The lack of an eastbound toll on the Verrazano allows trucks to make a huge loop through the city without paying almost any tolls. Image: Sam Schwartz.

The lack of an eastbound toll on the Verrazano allows trucks to make three major crossings without paying tolls, creating a counterclockwise loop of truck traffic. Image: Sam Schwartz.

The one-way tolls on the Verrazano Bridge have been a major cause of truck traffic in New York City since they were instituted in 1986. Though numerous efforts to restore two-way tolls have failed over the last two and a half decades, technological progress may finally bring victory within reach. Congressman Jerry Nadler thinks that the MTA’s moves toward cashless tolling could make two-way tolls politically feasible, and he’s trying to pass the federal legislation necessary to allow them.

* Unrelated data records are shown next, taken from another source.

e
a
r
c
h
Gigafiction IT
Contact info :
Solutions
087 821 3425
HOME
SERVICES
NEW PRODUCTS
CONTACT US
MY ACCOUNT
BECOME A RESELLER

The one-way tolls concentrate truck traffic in the city along specific routes and hit some communities — like Chinatown — especially hard. Trucks from New Jersey can drive into Staten Island, cross east on the Verrazano for free, drive up the BQE or Brooklyn local roads to the free Manhattan Bridge, then cross Lower Manhattan and head back to New Jersey for free through the Port Authority’s tunnels, which impose no tolls heading westbound. This long counterclockwise circle can save trucking companies a fortune in tolls, while endangering and clogging up New York City’s streets for everyone else.

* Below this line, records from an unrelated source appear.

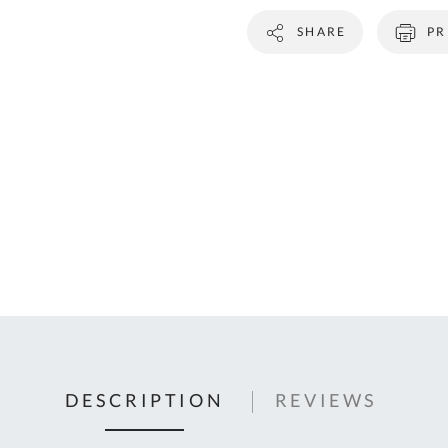
C
SHARE
PR
U
Fo
Ki
Q
or
In
em
s
t
C
0
9
DESCRIPTION
REVIEWS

“A two-way toll would eliminate the flow of trucks entering New York City via Staten Island in order to escape the charges on the Hudson River bridge and tunnel crossings,” said Nadler, who represents hard-hit Lower Manhattan. “With the MTA now poised to test new toll-collection technologies, which are likely to be implemented across the region, all New Yorkers will reap the benefits and the MTA will generate new revenue that it sorely needs.”

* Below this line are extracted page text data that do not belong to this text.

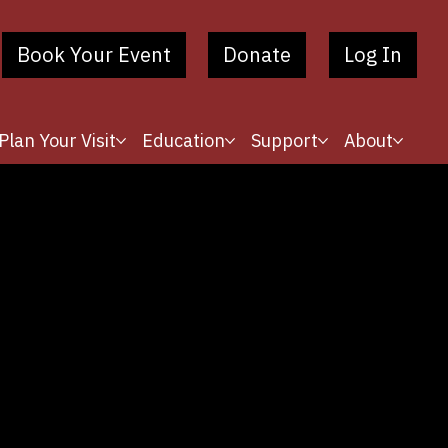
Book Your Event
Donate
Log In
Plan Your Visit
Education
Support
About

You may be wondering: How did such a senseless policy get enacted in the first place? The answer: Staten Island politics. Residents were sick of the long lines of traffic building up behind the tollbooths on the Staten Island side of the bridge, spewing exhaust near their homes.

In response, Congressman Guy Molinari, with strong support from Senator Al D’Amato, stuck a provision into federal transportation law forbidding two-way tolling across the Verrazano in 1986. Eliminating the eastbound charge meant that tolls only caused back-ups on the bridge itself and in Bay Ridge. The MTA was opposed to the move at the time, and the following year reported increased traffic through Lower Manhattan and millions in lost toll revenue as a result of the switch.